WHAT YOU WILL DO: Word for word, write out all of the entries that follow.

Items from a data source:
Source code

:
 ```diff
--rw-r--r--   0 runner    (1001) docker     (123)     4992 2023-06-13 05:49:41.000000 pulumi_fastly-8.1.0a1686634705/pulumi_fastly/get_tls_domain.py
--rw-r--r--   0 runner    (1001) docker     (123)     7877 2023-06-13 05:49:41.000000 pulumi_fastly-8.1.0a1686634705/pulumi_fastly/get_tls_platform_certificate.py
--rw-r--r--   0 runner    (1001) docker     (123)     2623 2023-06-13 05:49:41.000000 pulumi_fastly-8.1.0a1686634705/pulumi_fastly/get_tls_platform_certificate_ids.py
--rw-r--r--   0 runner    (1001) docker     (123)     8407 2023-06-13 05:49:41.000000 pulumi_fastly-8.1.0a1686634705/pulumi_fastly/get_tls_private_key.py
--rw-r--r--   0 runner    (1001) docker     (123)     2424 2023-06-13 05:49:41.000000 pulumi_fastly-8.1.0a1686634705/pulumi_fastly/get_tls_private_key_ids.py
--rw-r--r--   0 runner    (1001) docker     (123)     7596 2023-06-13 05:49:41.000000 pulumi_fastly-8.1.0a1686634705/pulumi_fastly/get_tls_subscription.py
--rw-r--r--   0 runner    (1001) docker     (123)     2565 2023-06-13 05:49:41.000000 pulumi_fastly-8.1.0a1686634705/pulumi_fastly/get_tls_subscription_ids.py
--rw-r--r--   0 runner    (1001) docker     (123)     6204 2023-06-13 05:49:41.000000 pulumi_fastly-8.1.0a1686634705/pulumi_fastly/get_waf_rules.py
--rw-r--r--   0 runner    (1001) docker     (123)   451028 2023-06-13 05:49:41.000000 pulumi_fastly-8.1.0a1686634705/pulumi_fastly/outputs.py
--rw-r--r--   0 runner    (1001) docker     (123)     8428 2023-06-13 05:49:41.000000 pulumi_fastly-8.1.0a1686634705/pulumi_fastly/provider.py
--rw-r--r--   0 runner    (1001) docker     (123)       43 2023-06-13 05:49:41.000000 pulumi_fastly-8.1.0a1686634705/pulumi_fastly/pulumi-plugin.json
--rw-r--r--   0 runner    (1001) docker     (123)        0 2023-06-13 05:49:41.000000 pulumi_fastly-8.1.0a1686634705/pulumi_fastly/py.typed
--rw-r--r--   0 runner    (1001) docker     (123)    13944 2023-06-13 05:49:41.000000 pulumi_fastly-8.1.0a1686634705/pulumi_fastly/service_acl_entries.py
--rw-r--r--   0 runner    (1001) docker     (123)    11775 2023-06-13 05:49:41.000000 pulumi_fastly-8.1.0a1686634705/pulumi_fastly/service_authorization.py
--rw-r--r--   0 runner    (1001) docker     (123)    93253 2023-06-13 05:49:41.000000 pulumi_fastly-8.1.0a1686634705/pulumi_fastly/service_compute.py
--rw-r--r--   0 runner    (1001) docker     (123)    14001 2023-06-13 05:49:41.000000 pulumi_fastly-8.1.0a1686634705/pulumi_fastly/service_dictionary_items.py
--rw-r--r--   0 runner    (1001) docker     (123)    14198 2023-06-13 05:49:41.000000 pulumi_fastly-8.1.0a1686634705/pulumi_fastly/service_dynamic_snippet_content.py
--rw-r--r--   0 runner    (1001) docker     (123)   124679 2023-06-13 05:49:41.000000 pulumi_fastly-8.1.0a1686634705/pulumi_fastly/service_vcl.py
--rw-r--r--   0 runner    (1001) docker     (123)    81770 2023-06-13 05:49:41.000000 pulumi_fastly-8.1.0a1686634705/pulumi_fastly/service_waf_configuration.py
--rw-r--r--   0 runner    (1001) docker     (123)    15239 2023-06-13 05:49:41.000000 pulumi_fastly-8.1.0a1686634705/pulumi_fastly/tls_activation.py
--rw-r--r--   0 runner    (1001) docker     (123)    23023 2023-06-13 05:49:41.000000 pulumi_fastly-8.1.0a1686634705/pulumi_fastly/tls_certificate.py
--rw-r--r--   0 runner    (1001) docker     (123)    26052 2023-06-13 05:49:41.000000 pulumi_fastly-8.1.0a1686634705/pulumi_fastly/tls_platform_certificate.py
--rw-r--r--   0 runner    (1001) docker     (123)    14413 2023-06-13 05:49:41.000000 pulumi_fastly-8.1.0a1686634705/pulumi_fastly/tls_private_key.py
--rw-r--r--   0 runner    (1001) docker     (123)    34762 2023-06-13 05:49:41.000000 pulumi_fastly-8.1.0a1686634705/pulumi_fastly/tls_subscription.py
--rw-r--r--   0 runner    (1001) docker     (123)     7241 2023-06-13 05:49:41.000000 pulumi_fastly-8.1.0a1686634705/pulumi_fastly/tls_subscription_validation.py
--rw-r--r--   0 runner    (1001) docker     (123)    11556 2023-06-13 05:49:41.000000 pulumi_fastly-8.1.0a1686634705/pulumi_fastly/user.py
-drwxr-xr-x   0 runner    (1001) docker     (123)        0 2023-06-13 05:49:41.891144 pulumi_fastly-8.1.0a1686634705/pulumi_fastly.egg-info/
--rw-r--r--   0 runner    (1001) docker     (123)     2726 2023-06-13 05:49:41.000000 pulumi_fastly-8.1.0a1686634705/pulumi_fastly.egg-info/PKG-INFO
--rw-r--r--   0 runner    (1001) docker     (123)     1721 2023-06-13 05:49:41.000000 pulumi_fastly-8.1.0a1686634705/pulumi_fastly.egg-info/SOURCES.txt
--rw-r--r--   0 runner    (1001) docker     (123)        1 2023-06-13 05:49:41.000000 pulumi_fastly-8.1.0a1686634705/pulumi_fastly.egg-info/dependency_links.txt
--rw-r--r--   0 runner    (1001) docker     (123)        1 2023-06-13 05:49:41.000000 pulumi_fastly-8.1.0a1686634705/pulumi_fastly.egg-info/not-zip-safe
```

SOLVED PROBLEM:
Source code

:
 ```diff
--rw-r--r--   0 runner    (1001) docker     (123)     4992 2023-06-13 05:49:41.000000 pulumi_fastly-8.1.0a1686634705/pulumi_fastly/get_tls_domain.py
--rw-r--r--   0 runner    (1001) docker     (123)     7877 2023-06-13 05:49:41.000000 pulumi_fastly-8.1.0a1686634705/pulumi_fastly/get_tls_platform_certificate.py
--rw-r--r--   0 runner    (1001) docker     (123)     2623 2023-06-13 05:49:41.000000 pulumi_fastly-8.1.0a1686634705/pulumi_fastly/get_tls_platform_certificate_ids.py
--rw-r--r--   0 runner    (1001) docker     (123)     8407 2023-06-13 05:49:41.000000 pulumi_fastly-8.1.0a1686634705/pulumi_fastly/get_tls_private_key.py
--rw-r--r--   0 runner    (1001) docker     (123)     2424 2023-06-13 05:49:41.000000 pulumi_fastly-8.1.0a1686634705/pulumi_fastly/get_tls_private_key_ids.py
--rw-r--r--   0 runner    (1001) docker     (123)     7596 2023-06-13 05:49:41.000000 pulumi_fastly-8.1.0a1686634705/pulumi_fastly/get_tls_subscription.py
--rw-r--r--   0 runner    (1001) docker     (123)     2565 2023-06-13 05:49:41.000000 pulumi_fastly-8.1.0a1686634705/pulumi_fastly/get_tls_subscription_ids.py
--rw-r--r--   0 runner    (1001) docker     (123)     6204 2023-06-13 05:49:41.000000 pulumi_fastly-8.1.0a1686634705/pulumi_fastly/get_waf_rules.py
--rw-r--r--   0 runner    (1001) docker     (123)   451028 2023-06-13 05:49:41.000000 pulumi_fastly-8.1.0a1686634705/pulumi_fastly/outputs.py
--rw-r--r--   0 runner    (1001) docker     (123)     8428 2023-06-13 05:49:41.000000 pulumi_fastly-8.1.0a1686634705/pulumi_fastly/provider.py
--rw-r--r--   0 runner    (1001) docker     (123)       43 2023-06-13 05:49:41.000000 pulumi_fastly-8.1.0a1686634705/pulumi_fastly/pulumi-plugin.json
--rw-r--r--   0 runner    (1001) docker     (123)        0 2023-06-13 05:49:41.000000 pulumi_fastly-8.1.0a1686634705/pulumi_fastly/py.typed
--rw-r--r--   0 runner    (1001) docker     (123)    13944 2023-06-13 05:49:41.000000 pulumi_fastly-8.1.0a1686634705/pulumi_fastly/service_acl_entries.py
--rw-r--r--   0 runner    (1001) docker     (123)    11775 2023-06-13 05:49:41.000000 pulumi_fastly-8.1.0a1686634705/pulumi_fastly/service_authorization.py
--rw-r--r--   0 runner    (1001) docker     (123)    93253 2023-06-13 05:49:41.000000 pulumi_fastly-8.1.0a1686634705/pulumi_fastly/service_compute.py
--rw-r--r--   0 runner    (1001) docker     (123)    14001 2023-06-13 05:49:41.000000 pulumi_fastly-8.1.0a1686634705/pulumi_fastly/service_dictionary_items.py
--rw-r--r--   0 runner    (1001) docker     (123)    14198 2023-06-13 05:49:41.000000 pulumi_fastly-8.1.0a1686634705/pulumi_fastly/service_dynamic_snippet_content.py
--rw-r--r--   0 runner    (1001) docker     (123)   124679 2023-06-13 05:49:41.000000 pulumi_fastly-8.1.0a1686634705/pulumi_fastly/service_vcl.py
--rw-r--r--   0 runner    (1001) docker     (123)    81770 2023-06-13 05:49:41.000000 pulumi_fastly-8.1.0a1686634705/pulumi_fastly/service_waf_configuration.py
--rw-r--r--   0 runner    (1001) docker     (123)    15239 2023-06-13 05:49:41.000000 pulumi_fastly-8.1.0a1686634705/pulumi_fastly/tls_activation.py
--rw-r--r--   0 runner    (1001) docker     (123)    23023 2023-06-13 05:49:41.000000 pulumi_fastly-8.1.0a1686634705/pulumi_fastly/tls_certificate.py
--rw-r--r--   0 runner    (1001) docker     (123)    26052 2023-06-13 05:49:41.000000 pulumi_fastly-8.1.0a1686634705/pulumi_fastly/tls_platform_certificate.py
--rw-r--r--   0 runner    (1001) docker     (123)    14413 2023-06-13 05:49:41.000000 pulumi_fastly-8.1.0a1686634705/pulumi_fastly/tls_private_key.py
--rw-r--r--   0 runner    (1001) docker     (123)    34762 2023-06-13 05:49:41.000000 pulumi_fastly-8.1.0a1686634705/pulumi_fastly/tls_subscription.py
--rw-r--r--   0 runner    (1001) docker     (123)     7241 2023-06-13 05:49:41.000000 pulumi_fastly-8.1.0a1686634705/pulumi_fastly/tls_subscription_validation.py
--rw-r--r--   0 runner    (1001) docker     (123)    11556 2023-06-13 05:49:41.000000 pulumi_fastly-8.1.0a1686634705/pulumi_fastly/user.py
-drwxr-xr-x   0 runner    (1001) docker     (123)        0 2023-06-13 05:49:41.891144 pulumi_fastly-8.1.0a1686634705/pulumi_fastly.egg-info/
--rw-r--r--   0 runner    (1001) docker     (123)     2726 2023-06-13 05:49:41.000000 pulumi_fastly-8.1.0a1686634705/pulumi_fastly.egg-info/PKG-INFO
--rw-r--r--   0 runner    (1001) docker     (123)     1721 2023-06-13 05:49:41.000000 pulumi_fastly-8.1.0a1686634705/pulumi_fastly.egg-info/SOURCES.txt
--rw-r--r--   0 runner    (1001) docker     (123)        1 2023-06-13 05:49:41.000000 pulumi_fastly-8.1.0a1686634705/pulumi_fastly.egg-info/dependency_links.txt
--rw-r--r--   0 runner    (1001) docker     (123)        1 2023-06-13 05:49:41.000000 pulumi_fastly-8.1.0a1686634705/pulumi_fastly.egg-info/not-zip-safe
```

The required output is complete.